**YOUR OBJECTIVE**. Leaving the pictures aside, restate all of the data exactly.
>>
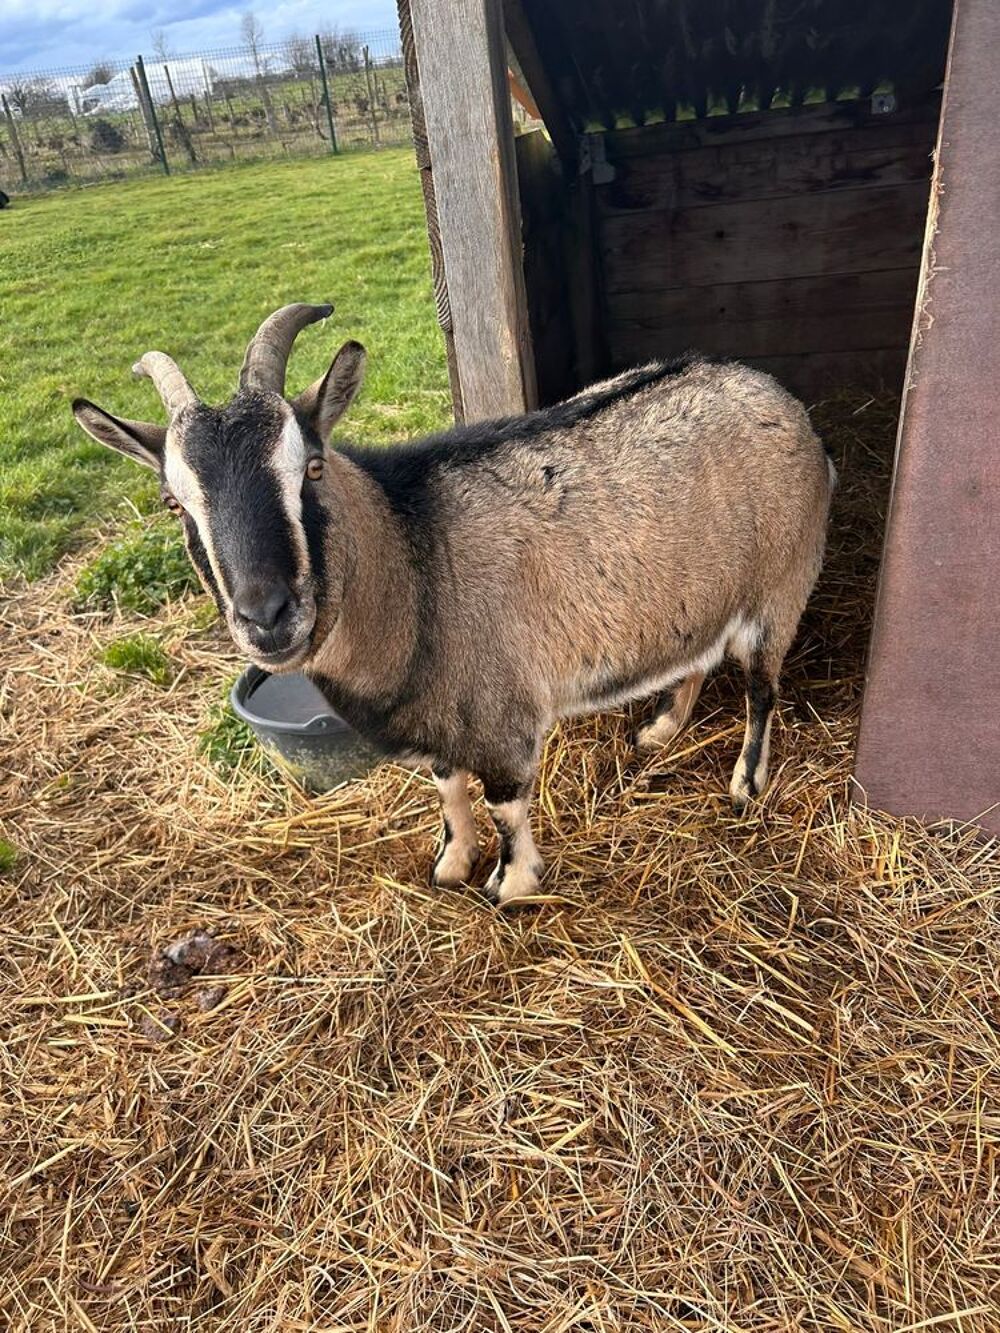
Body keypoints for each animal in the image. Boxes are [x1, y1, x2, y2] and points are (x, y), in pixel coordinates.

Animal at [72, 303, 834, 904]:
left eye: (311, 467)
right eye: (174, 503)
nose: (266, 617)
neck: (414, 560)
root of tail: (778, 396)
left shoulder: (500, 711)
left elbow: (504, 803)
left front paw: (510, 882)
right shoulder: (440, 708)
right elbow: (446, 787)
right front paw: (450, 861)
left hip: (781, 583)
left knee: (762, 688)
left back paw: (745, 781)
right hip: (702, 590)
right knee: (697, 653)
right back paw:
<<
**RESULT OF THIS TASK**.
Body keypoints for each animal in the image. Boxes are [x1, y1, x2, y2] and points are (x, y), in pixel coordinates.

Animal at [72, 303, 834, 904]:
left eye: (311, 467)
right eye: (174, 503)
nose: (266, 617)
neck: (414, 560)
root of tail: (778, 396)
left shoulder: (500, 711)
left elbow: (504, 803)
left front paw: (510, 882)
right shoulder: (440, 708)
right elbow: (446, 787)
right front paw: (450, 861)
left hip: (781, 583)
left knee: (762, 688)
left back paw: (745, 781)
right hip: (702, 590)
right knee: (697, 653)
right back paw:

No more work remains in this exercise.